In 1971, Sarkar, along with four other Ananda Margis, was charged with the murder of six of his followers. While Sarkar was lodged in jail, three other Ananda Margis were tried and sentenced to 17 years of rigorous imprisonment for attempting to murder the then Chief Justice of India A.N. Ray. The court found them guilty of having thrown bombs at the car Roy was travelling in, though the explosives did not go off. The murder of Indira Gandhi’s railway minister L.N. Mishra in 1975, in a bomb blast at Samastipur, Bihar, produced another conviction as late as 2014—all tied up with rumours of dalliances with global intelligence agencies.
A ban was clamped on the sect during the Emergency, but its end was the harbinger of another conflict. For, the elements were just right for a natural antipathy with the Left Front government that had come into power in 1977. Clashes between party cadres and Margis were frequent, and dated back to the 1960s.
Things came to a head again with the grisly Bijon Setu massacre of 1982, where 17 Ananda Margis, including two women, were lynched and then set on fire.

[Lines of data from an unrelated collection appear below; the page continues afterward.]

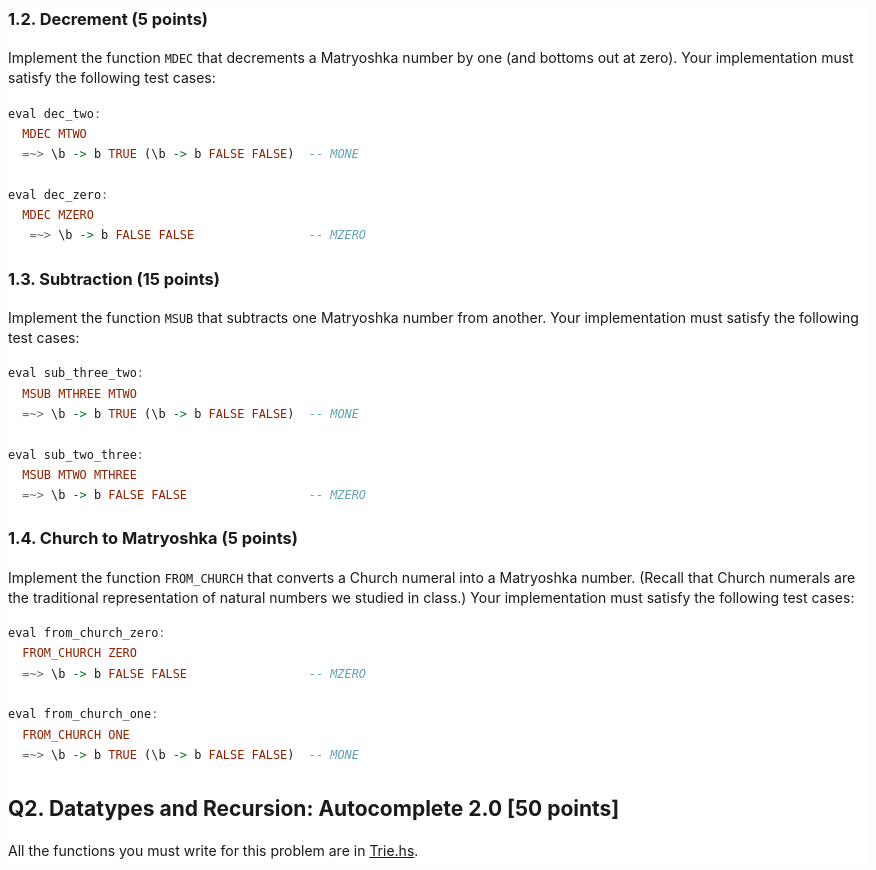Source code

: ### 1.2. Decrement (5 points)

Implement the function `MDEC` that decrements a Matryoshka number by one
(and bottoms out at zero).
Your implementation must satisfy the following test cases:

```haskell
eval dec_two:
  MDEC MTWO
  =~> \b -> b TRUE (\b -> b FALSE FALSE)  -- MONE

eval dec_zero:
  MDEC MZERO
   =~> \b -> b FALSE FALSE                -- MZERO
```

### 1.3. Subtraction (15 points)

Implement the function `MSUB` that subtracts one Matryoshka number from another.
Your implementation must satisfy the following test cases:

```haskell
eval sub_three_two:
  MSUB MTHREE MTWO
  =~> \b -> b TRUE (\b -> b FALSE FALSE)  -- MONE

eval sub_two_three:
  MSUB MTWO MTHREE
  =~> \b -> b FALSE FALSE                 -- MZERO
```  

### 1.4. Church to Matryoshka (5 points)

Implement the function `FROM_CHURCH` that converts a Church numeral
into a Matryoshka number.
(Recall that Church numerals are the traditional representation of natural numbers we studied in class.)
Your implementation must satisfy the following test cases:

```haskell
eval from_church_zero:
  FROM_CHURCH ZERO
  =~> \b -> b FALSE FALSE                 -- MZERO
  
eval from_church_one:
  FROM_CHURCH ONE
  =~> \b -> b TRUE (\b -> b FALSE FALSE)  -- MONE
```

## Q2. Datatypes and Recursion: Autocomplete 2.0 [50 points]

All the functions you must write for this problem are in [Trie.hs](./src/Trie.hs).
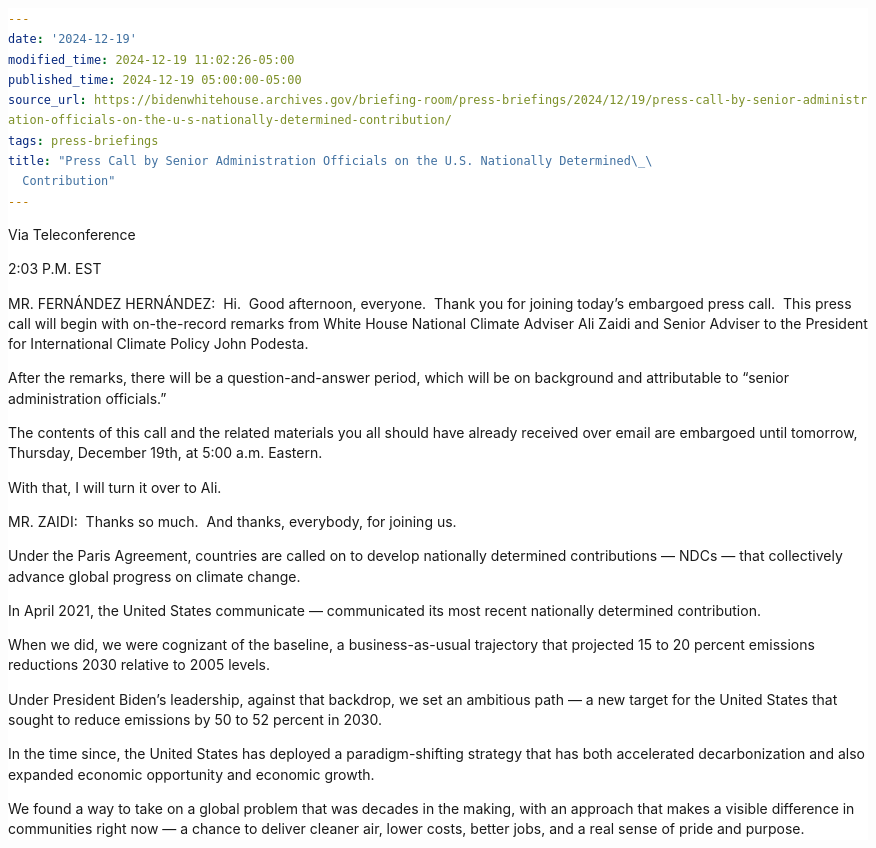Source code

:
 ```yaml
---
date: '2024-12-19'
modified_time: 2024-12-19 11:02:26-05:00
published_time: 2024-12-19 05:00:00-05:00
source_url: https://bidenwhitehouse.archives.gov/briefing-room/press-briefings/2024/12/19/press-call-by-senior-administration-officials-on-the-u-s-nationally-determined-contribution/
tags: press-briefings
title: "Press Call by Senior Administration Officials on the U.S. Nationally Determined\_\
  Contribution"
---
```

 
Via Teleconference

2:03 P.M. EST

MR. FERNÁNDEZ HERNÁNDEZ:  Hi.  Good afternoon, everyone.  Thank you for
joining today’s embargoed press call.  This press call will begin with
on-the-record remarks from White House National Climate Adviser Ali
Zaidi and Senior Adviser to the President for International Climate
Policy John Podesta.   
  
After the remarks, there will be a question-and-answer period, which
will be on background and attributable to “senior administration
officials.”   
  
The contents of this call and the related materials you all should have
already received over email are embargoed until tomorrow, Thursday,
December 19th, at 5:00 a.m. Eastern.   
  
With that, I will turn it over to Ali.

MR. ZAIDI:  Thanks so much.  And thanks, everybody, for joining us.

Under the Paris Agreement, countries are called on to develop nationally
determined contributions — NDCs — that collectively advance global
progress on climate change.

In April 2021, the United States communicate — communicated its most
recent nationally determined contribution.

When we did, we were cognizant of the baseline, a business-as-usual
trajectory that projected 15 to 20 percent emissions reductions 2030
relative to 2005 levels.

Under President Biden’s leadership, against that backdrop, we set an
ambitious path — a new target for the United States that sought to
reduce emissions by 50 to 52 percent in 2030.

In the time since, the United States has deployed a paradigm-shifting
strategy that has both accelerated decarbonization and also expanded
economic opportunity and economic growth.

We found a way to take on a global problem that was decades in the
making, with an approach that makes a visible difference in communities
right now — a chance to deliver cleaner air, lower costs, better jobs,
and a real sense of pride and purpose.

Ananda Marg blamed CPI(M) goons—and Jyoti Basu cried conspiracy. Other theories included mob fury at rumours of child abduction, though the Margis claim they were only on their way to an educational conference in Tiljala, then a remote marshland. The whiff of global espionage endured with the infamous Purulia Arms Drops case of the ’90s that too was linked to the Ananda Margis.
Sarkar’s philosophy, ‘PROUT’ or Progressive Utilisation theory, rejected both capitalism and communism in favour of a more spiritual Vedic and Tantric approach to living. But Sarkar and other Ananda Margis were believed to nurture ambitions of gaining political control and had specifically wooed members of the administration, the bureaucracy and even the police. But the taint of corruption, crime and even targeted killing of defectors led to a dimming of the aura, culminating in Sarkar’s wife Uma quitting the ashram and declaring to the world that the organisation was a den of illegal activities. Though Sarkar survived his trial—he was not convicted and was released from prison in 1978—the stigma stuck to the godman till his death in 1990.
Today his followers are scattered across the country and abroad. Incensed by all the allegations, Ananda Margis say Sarkar was a victim of persecution by the Communist government. “Not a shred of evidence could be found against our guru,” Acharya Madhuratananda, sectorial secretary of the Marga’s Delhi centre, told Outlook. “It was all proven to be a conspiracy against him,” says a devotee. The Margis say they continue the philanthropic work initiated by Sarkar. “We are also present in Bengal but we have faced a great deal of intimidation and torture here in the past.” The Tiljala office is empty now, but the Acharya says that’s because the workers are all away in flood-relief work across the states.